Note that a very explicit line had to be drawn for Latin/Cyrillic between
what was appropriate for encoding as a combining mark, and what
diacritic modifications were not. That line--decided 10 years ago--
is arbitrary, of course, but it is also explicit. Detached diacritics
were made combining marks; and *some* attached diacritics were made
combining marks: cedilla, ogonek, and the palatal hook made the cut,
partly because they were still glyphically peripheral, in a sense.
But various bars, strokes, other hooks, deformations, turnings,
and mirrorings did not make the cut, even though in every case one
can find some productivity in the use of these as diacritics to
extend orthographies. Can the cut be defended on principle? Probably
not. Various attempts were made to axiomatize the consensus about what
should be decomposed and what should not; it was a black hole for
endless argumentation. So in the end, we just drew a line and decided
to live with it. Arguing at this point about whether LATIN LETTER F WITH
HOOK should be given a formal canonical decomposition or not is
the character encoding equivalent of Indians and Pakistanis fighting
over who owns the glacier at Kargil in Kashmir.

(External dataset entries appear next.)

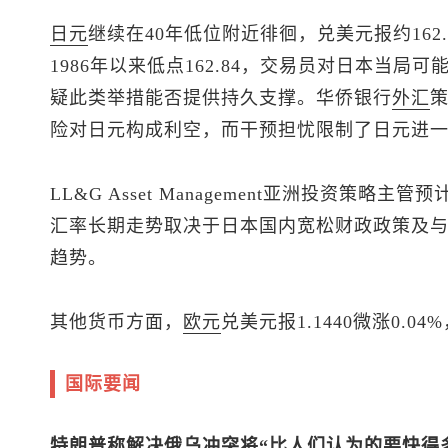
日元
继续在40年低位附近徘徊，兑美元报约162
1986年以来低点162.84，交易员对日本当
疑此类举措能否提供持久支撑。华侨银行
外汇
险对日元构成利空，而干预担忧限制了日元进
LL&G Asset Management亚洲投资策
汇率长期走势取决于日本国内宽松财政政策及
趋势。
其他货币方面，
欧元
兑美元
报1.1440微涨0.
国际要闻
特朗普称解决俄乌冲突将“比人们认为的要快得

> This note considers 3134 characters, of which 900 have canonical
> decompositions already, and are not considered further. Of the 2234
> characters left, over 1300 of them---well over half---are given new
> canonical decompositions, some of which involve one or more of 34 new
> characters, which are defined here. These characters are intended to be
> productive parts of the U C S.

It is important to keep in mind another extremely important point:
Normalization. With the rolling out of the Unicode Standard, Version 3.0,
and of the Unicode Technical Report #15, Unicode Normalization Forms,
there is a very strict dependency between the existing list of canonical
equivalences and the exact content of normalized Unicode text conforming
to the UTR #15. From this point forward, assuming that Unicode normalization
form C (the one assuming canonical composition) catches on, introduction of
either new precomposed characters *or* new combining marks would not
have the consequences that their proposers would intend. A new precomposed
character equivalent to some existing baseform plus combining mark will
*not* be normalized to the form C. And introduction of a new combining
mark that would decompose a character already encoded would result in
the decomposed representation *not* being normalized to the already
existing precomposed form. Both types of introductions would result in
apparently inexplicable failures of inequality for normalized data--
and thus will be very strongly resisted by the technical committee.

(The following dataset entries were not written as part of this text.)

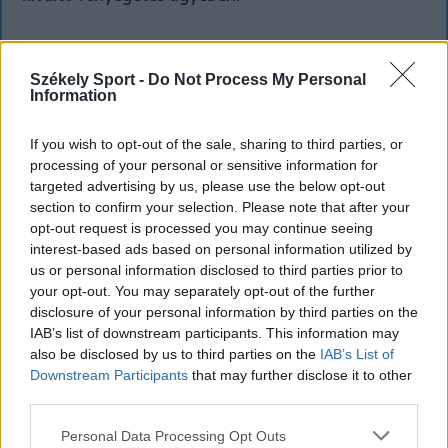
Székely Sport -
Do Not Process My Personal
Information
If you wish to opt-out of the sale, sharing to third parties, or
processing of your personal or sensitive information for
targeted advertising by us, please use the below opt-out
section to confirm your selection. Please note that after your
opt-out request is processed you may continue seeing
interest-based ads based on personal information utilized by
us or personal information disclosed to third parties prior to
your opt-out. You may separately opt-out of the further
disclosure of your personal information by third parties on the
IAB’s list of downstream participants. This information may
also be disclosed by us to third parties on the
IAB’s List of
KRÓNIKA
Downstream Participants
that may further disclose it to other
third parties.
Majka életveszélyes fenyegetés miatt
lemondta erdélyi koncertjét
Personal Data Processing Opt Outs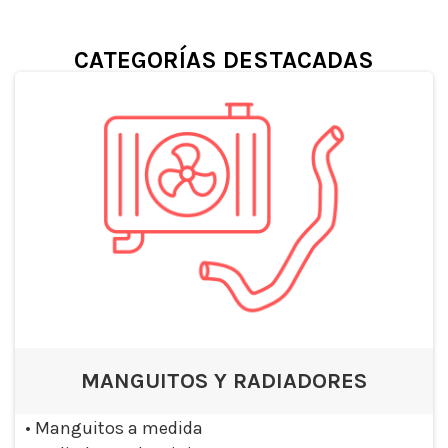
CATEGORÍAS DESTACADAS
MANGUITOS Y RADIADORES
•
Manguitos a medida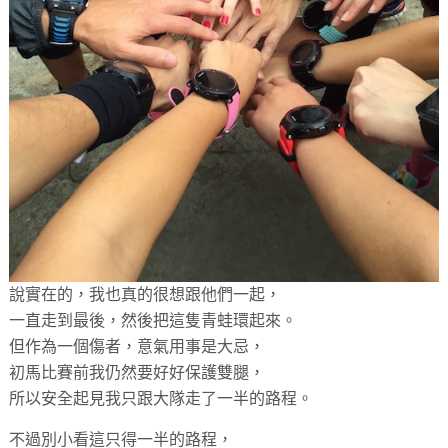
說實在的，我也真的很想跟他們一起，
一直走到最後，然後把這隻青蛙環起來。
但作為一個傷者，意氣用事是大忌，
初馬比賽前我仍然要好好保護雙腿，
所以安全起見我只跟大隊走了一半的路程。
不過別小看這只得一半的路程，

> I hope that some consideration can be given to these ideas. I even
> hope that they might forestall the encoding of large numbers of copies
> of the Latin alphabet into the U C S in the guise of mathematical
> symbols and phonetic characters, etc, while restoring the freedom of
> expression to these groups of people, and keeping the U C S down to a
> small and productive core.

Since I am opposed to this entire proposal in principle, I am not
going to argue the details of each individual character Mr.

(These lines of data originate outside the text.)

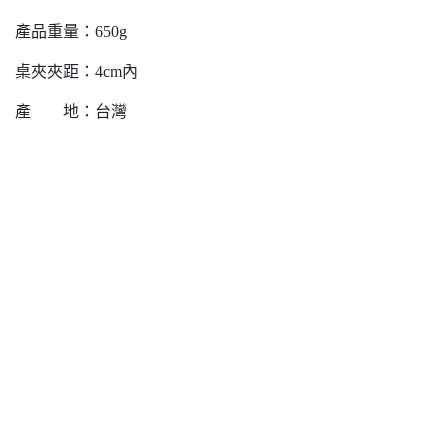
產品重量：650g
桌夾夾距：4cm內
產 地：台灣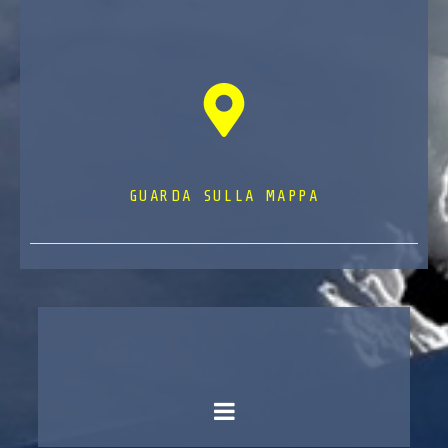
GUARDA SULLA MAPPA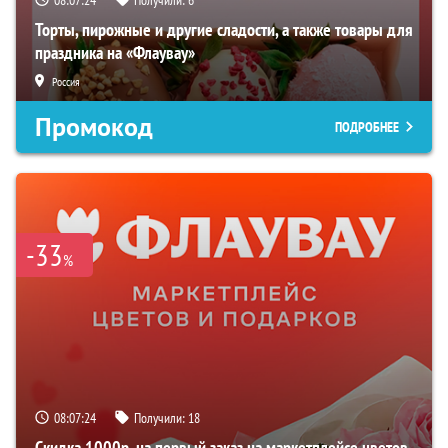
Торты, пирожные и другие сладости, а также товары для
праздника на «Флаувау»
Россия
Промокод
ПОДРОБНЕЕ
-33
%
08:07:23
Получили:
18
Скидка 1000р. на первый заказ на маркетплейсе цветов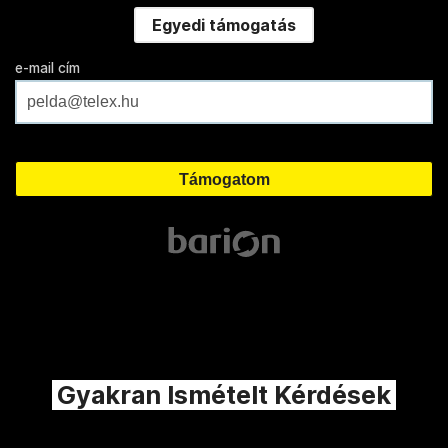
Egyedi támogatás
e-mail cím
Gyakran Ismételt Kérdések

Coxhead proposes as part of the analysis. I hope my response is
taken as due consideration, despite the fact that I will not engage
further in the details. The issue is not one of a failure of the
standard to provide freedom of expression. For mathematics and FUPA
there are simply some characters missing which will be added, once
the proposals have received enough technical review in UTC and in
WG2. Exactly what the lists will look like at the end of that technical
review is still an open question. But what is most unlikely to
happen is any back-revving of componential dimensions for existing
characters as independent presentation suggestion characters.
The unintended consequences of this well-meaning suggestion are
rather more severe than the problem Mr. Coxhead is attempting to
forestall by their proposed addition.